On 2016-10-05 18:58:47 -0400, Tom Lane wrote:
> Andres Freund <and...@anarazel.de> writes:
> > On 2016-10-05 15:44:56 -0700, Jeff Janes wrote:
> >>> No, "a second “exist default"" was mentioned, i.e. it is an additional
> >>> column in a system table (pg_attribute) as default column values of
> >>> the "pre-alter" era. It solves changing of the default expression of
> >>> the same column later.
> > Don't think that actually solves the issue. The default might be unset
> > for a while, for example. Essentially you'd need to be able to associate
> > arbitrary number of default values with an arbitrary set of rows.
> I think it does work, as long as the "exists default" is immutable.
> (For safety, personally, I'd restrict it to be a verbatim constant.)
> The point is that you apply that when you are reading a row that has
> so few columns that it must predate the original ALTER TABLE ADD COLUMN.

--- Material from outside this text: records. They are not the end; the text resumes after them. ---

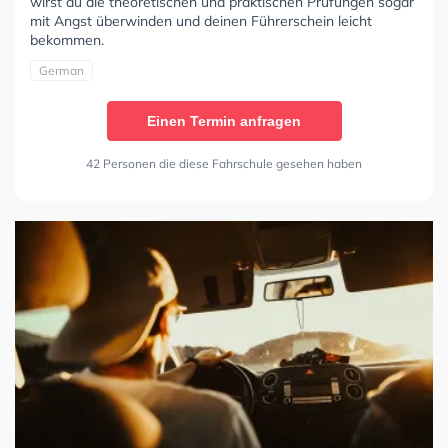
wirst du die theoretischen und praktischen Prüfungen sogar
mit Angst überwinden und deinen Führerschein leicht
bekommen.
German
Einen Termin anfragen
42 Personen die diese Fahrschule gesehen haben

> Subsequent ADD/DROP/SET DEFAULT affect the "active default" and hence
> insertions that happen after them, but they don't affect the
> interpretation of old rows.  And of course all rows inserted after the
> ADD COLUMN contain explicit values of the column, so their meaning is
> unaffected in any case.

Err, yes. I forgot that altering the default of an existing column
doesn't set the default for existing values. Sorry for the noise.